Meskipun angka kasus baru tersebut terbilang masih cukup tinggi, kata Levitt, tetapi polanya menunjukkan bahwa wabah di sana seolah sudah melewati batas setengah jalan dari masa ledakan wabah.
Sementara, jumlah kasus baru di Italia diperkirakan masih akan terus meninggi.
Di negara itu, jumlah kasus baru yang terkonfirmasi terus meningkat pada sebagian besar hari dalam sepekan terakhir ini.
Di tempat-tempat yang telah berhasil pulih dari wabah awal yakni Wuhan, China, para pejabat masih harus mengantisipasi fakta bahwa virus corona dapat kembali.
Seperti China yang sekarang sedang berjuang menghentikan gelombang kedua infeksi baru yang datang dari tempat-tempat di mana virus itu menyebar tak terkendali.
Negara-negara lain, menurut dia, hampir pasti menghadapi masalah yang sama.
Tidak Separah yang TerjadiLevitt mengatakan, ia mendukung kebijakan-kebijakan ketat untuk memerangi wabah tersebut.
Menurut dia, mandat social distancing dan physical distancing atau pembatasan sosial sangat penting.
Terutama larangan pertemuan besar, karena virus ini sangat baru sehingga penduduk tidak memiliki kekebalan terhadapnya dan vaksin kemungkinan baru bisa digunakan beberapa bulan lagi.

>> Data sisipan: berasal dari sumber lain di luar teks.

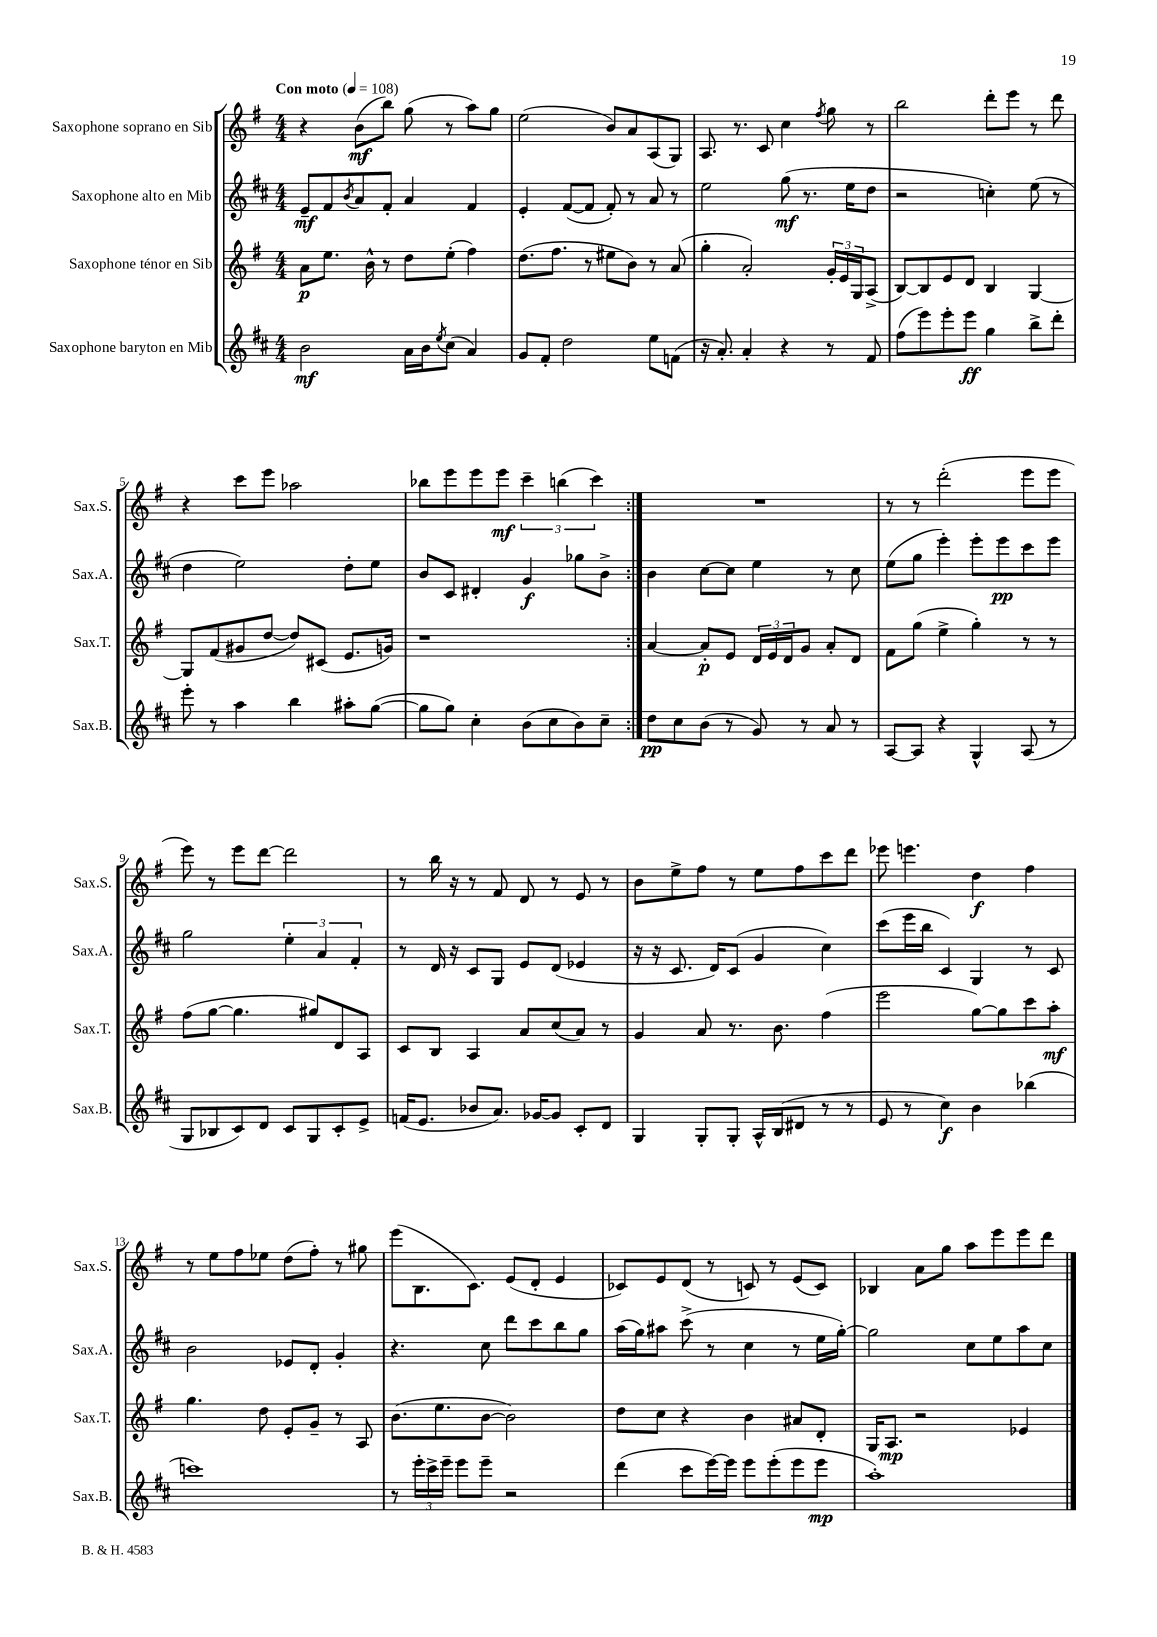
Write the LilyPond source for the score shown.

<<
\new StaffGroup <<
\new Staff = "s0" \with { instrumentName = "Saxophone soprano en Sib" shortInstrumentName = "Sax.S." } {
    \clef treble \key g \major \numericTimeSignature \time 4/4 \tempo "Con moto" 4 = 108
    \repeat volta 2 { r4 b'8\mf( b''8) g''8( r8 a''8) g''8 |
    e''2( b'8) a'8 a8( g8) |
    a8. r8. c'8 c''4 \acciaccatura { fis''8 } g''8 r8 |
    b''2 d'''8-. e'''8 r8 d'''8 |
    r4 c'''8 e'''8 aes''2 |
    bes''8 e'''8 e'''8 e'''8\mf \tuplet 3/2 { c'''4-- b''4( c'''4) } | }
    R1 |
    r8 r8 d'''2-.( e'''8 e'''8 |
    e'''8) r8 e'''8 d'''8~ d'''2 |
    r8 b''16 r16 r8 fis'8 d'8 r8 e'8 r8 |
    b'8 e''8-> fis''8 r8 e''8 fis''8 c'''8 d'''8 |
    ees'''8 e'''4. d''4\f fis''4 |
    r8 e''8 fis''8 ees''8 d''8( fis''8-.) r8 gis''8 |
    e'''8( b8. c'8.) e'8( d'8-. e'4 |
    ces'8) e'8 d'8( r8 c'8) r8 e'8( c'8) |
    bes4 a'8 g''8 a''8 e'''8 e'''8 d'''8 \bar "|." |
}
\new Staff = "s1" \with { instrumentName = "Saxophone alto en Mib" shortInstrumentName = "Sax.A." } {
    \clef treble \key d \major \numericTimeSignature \time 4/4
    \repeat volta 2 { e'8--\mf fis'8 \acciaccatura { b'8 } a'8 fis'8-. a'4 fis'4 |
    e'4-. fis'8~( fis'8 fis'8-.) r8 a'8 r8 |
    e''2 g''8\mf( r8. e''16 d''8 |
    r2 c''4-.) e''8( r8 |
    d''4 e''2) d''8-. e''8 |
    b'8 cis'8 dis'4-. g'4\f ges''8 b'8-> | }
    b'4 cis''8~ cis''8 e''4 r8 cis''8 |
    e''8( g''8 e'''4-.) e'''8-. e'''8\pp cis'''8 e'''8 |
    g''2 \tuplet 3/2 { e''4-. a'4 fis'4-. } |
    r8 d'16 r16 cis'8 g8 e'8 d'8( ees'4 |
    r16 r16 cis'8. d'16) cis'8( g'4 cis''4) |
    cis'''8( e'''16 b''16 cis'4) g4 r8 cis'8 |
    b'2 ees'8 d'8-. g'4-. |
    r4. cis''8 d'''8 cis'''8 b''8 g''8 |
    a''16( g''16) ais''8 cis'''8->( r8 cis''4 r8 e''16 g''16~-.) |
    g''2 cis''8 e''8 a''8 cis''8 \bar "|." |
}
\new Staff = "s2" \with { instrumentName = "Saxophone ténor en Sib" shortInstrumentName = "Sax.T." } {
    \clef treble \key g \major \numericTimeSignature \time 4/4
    \repeat volta 2 { a'8\p e''8. b'16-^ r8 d''8 e''8-.( fis''4) |
    d''8.( fis''8. r8 eis''8 b'8) r8 a'8( |
    g''4-. a'2-.) \tuplet 3/2 { g'16-. e'16 g16 } a8->( |
    b8~) b8 e'8 d'8 b4 g4~ |
    g8 fis'8( gis'8 d''8~ d''8) cis'8( e'8. g'16) |
    r1 | }
    a'4~ a'8-.\p e'8 \tuplet 3/2 { d'16 e'16 d'16 } g'8 a'8-. d'8 |
    fis'8 g''8( e''4-> g''4-.) r8 r8 |
    fis''8( g''8~ g''4. gis''8) d'8 a8 |
    c'8 b8 a4 a'8 c''8( a'8) r8 |
    g'4 a'8 r8. b'8. fis''4( |
    e'''2 g''8~) g''8 c'''8 a''8-.\mf |
    g''4. d''8 e'8-. g'8-- r8 a8 |
    b'8.( e''8. b'8~ b'2) |
    d''8 c''8 r4 b'4 ais'8 d'8-. |
    g16 a8.\mp r2 ees'4 \bar "|." |
}
\new Staff = "s3" \with { instrumentName = "Saxophone baryton en Mib" shortInstrumentName = "Sax.B." } {
    \clef treble \key d \major \numericTimeSignature \time 4/4
    \repeat volta 2 { b'2\mf a'16 b'16 \acciaccatura { e''8 } cis''8( a'4) |
    g'8 fis'8-. d''2 e''8 f'8( |
    r16 a'8.-.) a'4-. r4 r8 fis'8 |
    fis''8( e'''8) e'''8-. e'''8\ff g''4 b''8-> d'''8-. |
    e'''8-. r8 a''4 b''4 ais''8-. g''8~( |
    g''8 g''8) cis''4-. b'8( cis''8 b'8) cis''8-- | }
    d''8\pp cis''8 b'8( r8 g'8) r8 a'8 r8 |
    a8~ a8 r4 g4-^ a8( r8 |
    g8 bes8 cis'8) d'8 cis'8 g8 cis'8-. e'8-> |
    f'16( e'8. bes'8 a'8.) ges'16~ ges'8 cis'8-. d'8 |
    g4 g8-. g8-. a16-^ b16( dis'8 r8 r8 |
    e'8 r8 cis''4\f) b'4 bes''4( |
    c'''1) |
    r8 \tuplet 3/2 { e'''16-. cis'''16-> e'''16-- } e'''8 e'''8-- r2 |
    d'''4( cis'''8 e'''16~) e'''16 e'''8 e'''8-.( e'''8 e'''8\mp |
    a''1-.) \bar "|." |
}
>>
>>
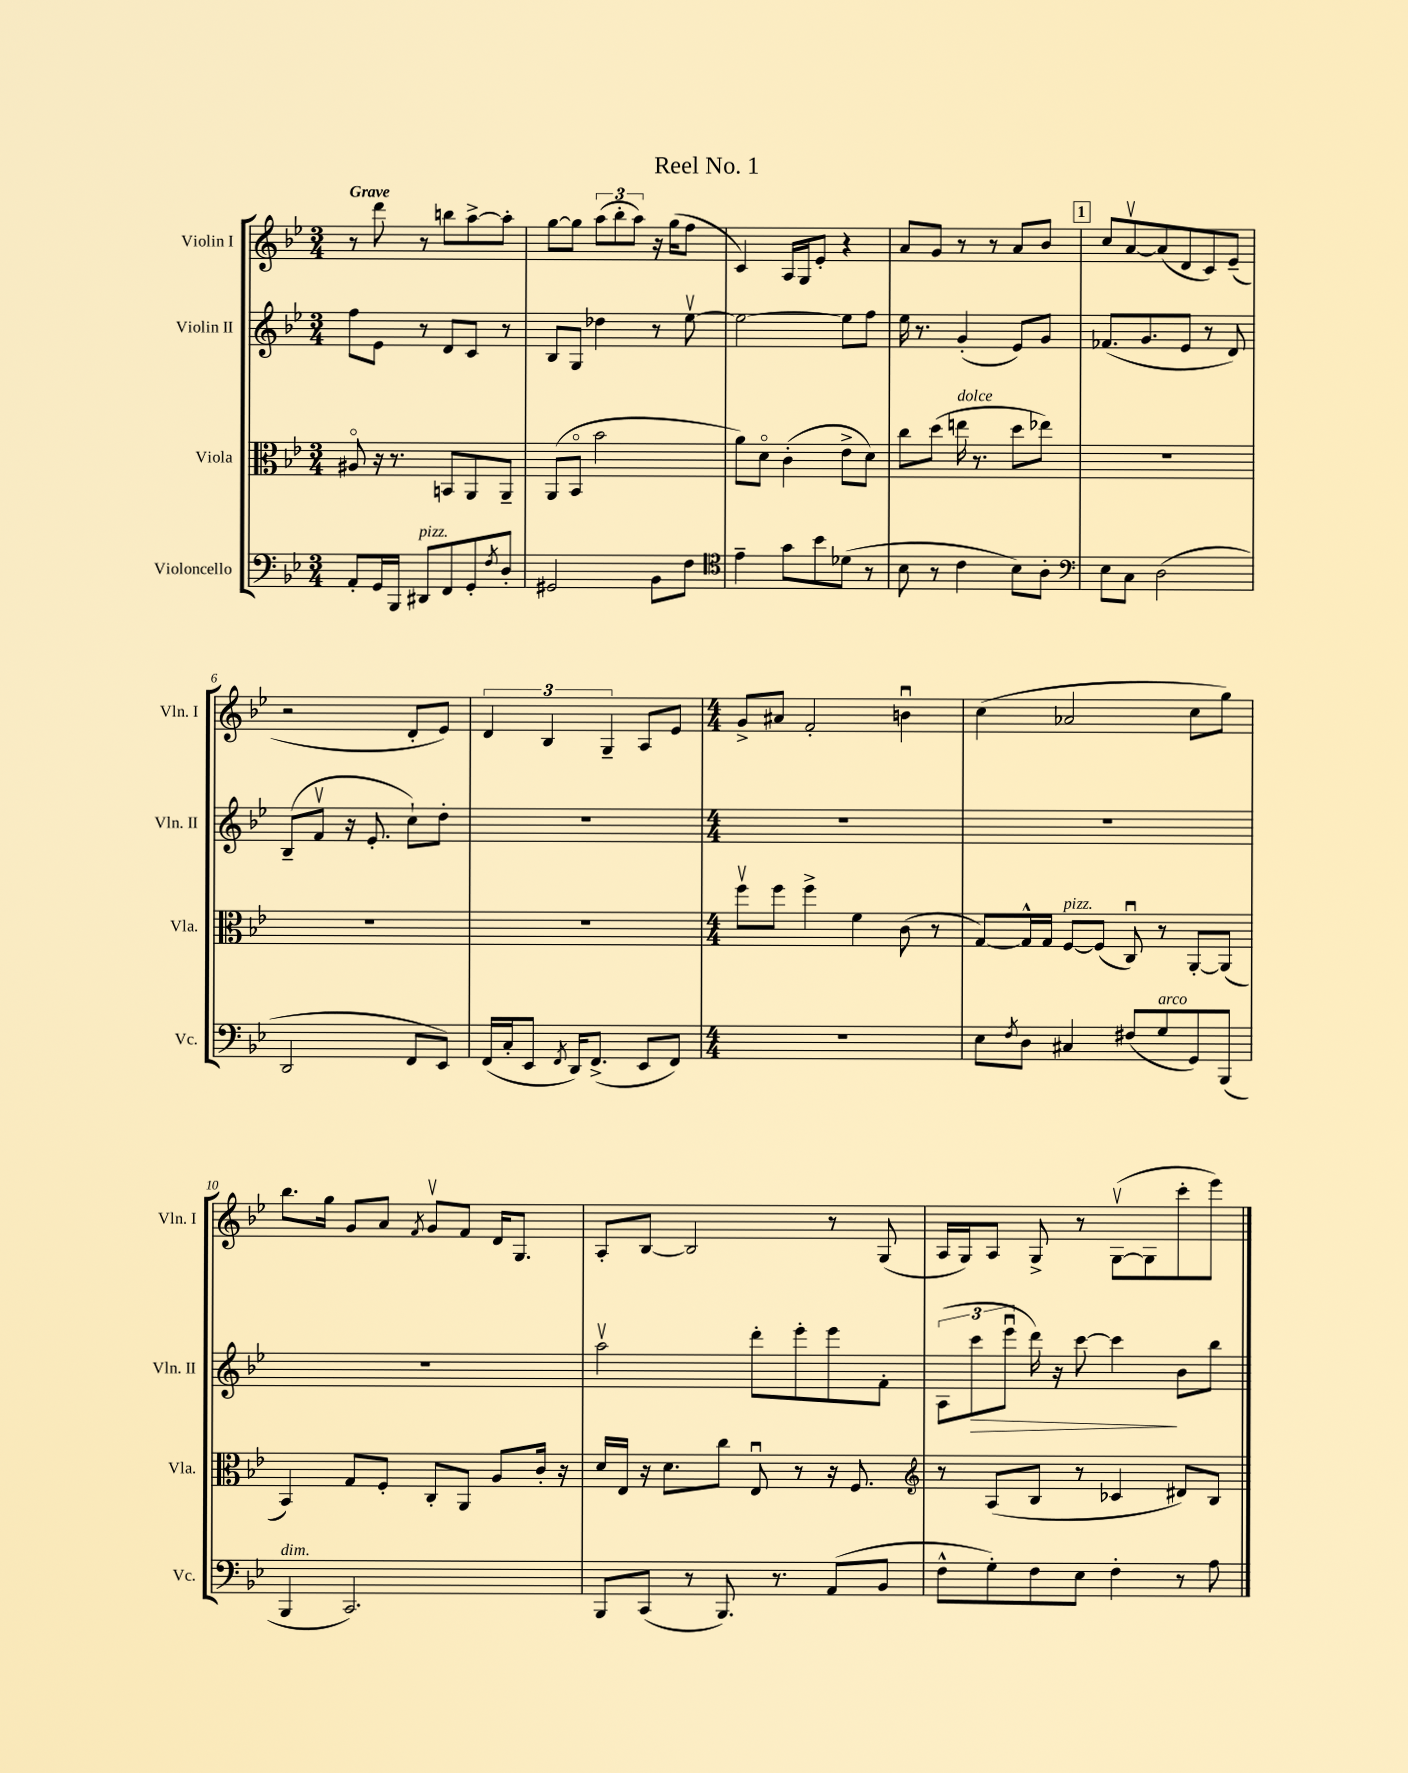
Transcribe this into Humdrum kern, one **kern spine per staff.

**kern	**kern	**kern	**dynam	**kern
*part4	*part3	*part2	*part2	*part1
*staff4	*staff3	*staff2	*staff2	*staff1
*I"Violoncello	*I"Viola	*I"Violin II	*	*I"Violin I
*I'Vc.	*I'Vla.	*I'Vln. II	*	*I'Vln. I
*clefF4	*clefC3	*clefG2	*	*clefG2
*k[b-e-]	*k[b-e-]	*k[b-e-]	*	*k[b-e-]
*M3/4	*M3/4	*M3/4	*	*M3/4
=1	=1	=1	=1	=1
!	!	!	!	!LO:TX:a:B:t=Grave
8AA'/L	8A#X/	8ff\L	.	8r
16GG/L	16r	8e-\J	.	8ddd\
16BBB-/JJ	8.r	.	.	.
!LO:TX:a:i:t=pizz.	!	!	!	!
8DD#X/L	.	8r	.	8r
8FF/	8BBn/L	8d/L	.	8bbn\L
8GG'/	8AA/	8c/J	.	[8aa^\
8qF/	.	.	.	.
8D'/J	8AA~/J	8r	.	8aa'\J]
=2	=2	=2	=2	=2
2GG#X/	(8AA/L	8B-/L	.	[8gg\L
.	8BB-/J	8G/J	.	8gg\J]
.	2b-\	4dd-X\	.	(12aa\L
.	.	.	.	12bb-'\
.	.	.	.	12aa\J)
8BB-\L	.	8r	.	16r
.	.	.	.	(16gg\KL
8F\J	.	[8ee-v\	.	8ff\J
=3	=3	=3	=3	=3
*clefC4	*	*	*	*
4e-~\	8a\L)	2ee-\_	.	4c/)
.	8d\J	.	.	.
8g\L	(4c'\	.	.	16A/LL
.	.	.	.	16G/J
8b-\	.	.	.	8e-'/J
(8d-X\J	8e-^\L	8ee-\L]	.	4r
8r	8d\J)	8ff\J	.	.
=4	=4	=4	=4	=4
8B-\	8cc\L	16ee-\	.	8a/L
.	.	8.r	.	.
8r	(8dd\J	.	.	8g/J
!	!LO:TX:a:i:t=dolce	!	!	!
4c\	16een\	(4g'/	.	8r
.	8.r	.	.	.
.	.	.	.	8r
8B-\L)	8dd\L	8e-/L)	.	8a/L
8A'\J	8ee-X\J)	8g/J	.	8b-/J
!!LO:REH:place=s1:t=1
=5	=5	=5	=5	=5
*clefF4	*	*	*	*
8E-\L	2.r	(8.f-X/L	.	8cc/L
8C\J	.	.	.	[8av/
.	.	8.g/	.	.
(2D\	.	.	.	(8a/]
.	.	8e-/J	.	8d/
.	.	8r	.	8c/)
.	.	8d/)	.	(8e-~/J
!!LO:LB:g=z
=6	=6	=6	=6	=6
2DD/	2.r	(8B-~/L	.	2r
.	.	8fv/J	.	.
.	.	16r	.	.
.	.	8.e-'/	.	.
8FF/L	.	8cc`\L)	.	8d'/L
8EE-/J)	.	8dd'\J	.	8e-/J)
=7	=7	=7	=7	=7
(16FF/LL	2.r	2.r	.	6d/
16C'/J	.	.	.	.
8EE-/J	.	.	.	.
.	.	.	.	6B-/
8qFF/	.	.	.	.
16DD/KL)	.	.	.	.
(8.FF^/J	.	.	.	.
.	.	.	.	6G~/
8EE-/L	.	.	.	8A/L
8FF/J)	.	.	.	8e-/J
=8	=8	=8	=8	=8
*M4/4	*M4/4	*M4/4	*	*M4/4
1r	8ffv\L	1r	.	8g^/L
.	8ff\J	.	.	8a#X/J
.	4ff^\	.	.	2f'/
.	4f\	.	.	.
.	(8c\	.	.	4bnu\
.	8r	.	.	.
=9	=9	=9	=9	=9
8E-\L	[8G/L)	1r	.	(4cc\
8qF/	.	.	.	.
8D\J	16G^^/L]	.	.	.
.	16G/JJ	.	.	.
!	!LO:TX:a:i:t=pizz.	!	!	!
4C#X/	[8F/L	.	.	2a-X/
.	(8F/J]	.	.	.
(8F#X/L	8Cu/)	.	.	.
!LO:TX:a:i:t=arco	!	!	!	!
8G/	8r	.	.	.
8GG/)	[8AA'/L	.	.	8cc\L
(8BBB-/J	(8AA/J]	.	.	8gg\J)
!!LO:LB:g=z
=10	=10	=10	=10	=10
!LO:TX:a:i:t=dim.	!	!	!	!
4BBB-/	4BB-/)	1r	.	8.bb-\L
.	.	.	.	16gg\Jk
2.CC/)	8G/L	.	.	8g/L
.	8F'/J	.	.	8a/J
.	.	.	.	8qf/
.	8C'/L	.	.	8gv/L
.	8AA/J	.	.	8f/J
.	8A/L	.	.	16d/KL
.	.	.	.	8.G/J
.	16c'/Jk	.	.	.
.	16r	.	.	.
=11	=11	=11	=11	=11
8BBB-/L	16d/LL	2aav\	.	8A'/L
.	16E-/JJ	.	.	.
(8CC/J	16r	.	.	[8B-/J
.	8.d\L	.	.	.
8r	.	.	.	2B-/]
8.BBB-/)	8cc\J	.	.	.
.	8E-u/	8ddd'\L	.	.
8.r	.	.	.	.
.	8r	8eee-'\	.	.
(8AA/L	16r	8eee-\	.	8r
.	8.F/	.	.	.
8BB-/J	.	8f'\J	.	(8G/
=12	=12	=12	=12	=12
*	*clefG2	*	*	*
8F^^\L	8r	(12A\L	.	16A/LL
.	.	.	.	16G/J)
!	!	!	!LO:HP:b	!
.	.	12ccc\	>	.
8G'\)	(8A/L	.	.	8A/J
.	.	12eee-u\J	.	.
8F\	8B-/J	16ddd\)	.	8G^/
.	.	16r	.	.
8E-\J	8r	[8ccc\	.	8r
4F'\	4c-X/	4ccc\]	.	([8Gv\L
.	.	.	.	8G\]
8r	8d#X/L)	8b-\L	]	8ccc'\
8A\	8B-/J	8bb-\J	.	8eee-\J)
==	==	==	==	==
*-	*-	*-	*-	*-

Meski begitu, lanjutnya, mendapatkan vaksinasi flu juga penting untuk mengurangi kemungkinan rumah sakit dibanjiri pasien karena virus corona yang tidak terdeteksi.
Dia menambahkan, pemberitaan media juga berkontribusi besar terhadap kepanikan yang tidak perlu di masyarakat.
Padahal, kasus penyakit lainnya yang juga menyebabkan angka kematian yang tinggi tidak hanya virus corona, tetapi hal itu tidak banyak diberitakan.
Levitt khawatir, langkah-langkah kesehatan masyarakat yang telah menyebabkan gangguan ekonomi yang masif ini justru bisa menyebabkan bencana kesehatan mental mereka sendiri, seperti kemiskinan dan keputusasaan karena kehilangan pekerjaan.
Dia menuturkan, virus dapat tumbuh secara eksponensial atau peningkatan dalam periode tertentu hanya ketika tidak terdeteksi dan tidak ada yang bertindak untuk mengendalikannya.
Hal itulah yang terjadi di Korea Selatan bulan lalu.
Jadi, perlu deteksi dini yang lebih baik, tidak hanya melalui pengujian, tetapi juga bisa dengan pengawasan suhu tubuh seperti diterapkan China, dan isolasi sosial.
Meskipun untuk sementara ini tingkat kematian akibat Covid-19 tampak secara signifikan lebih tinggi daripada flu, Levitt mengatakan, masyarakat tak perlu khawatir.
“Ini bukan akhir dunia. Situasi sebenarnya tidak separah yang seolah terjadi,” ungkapnya.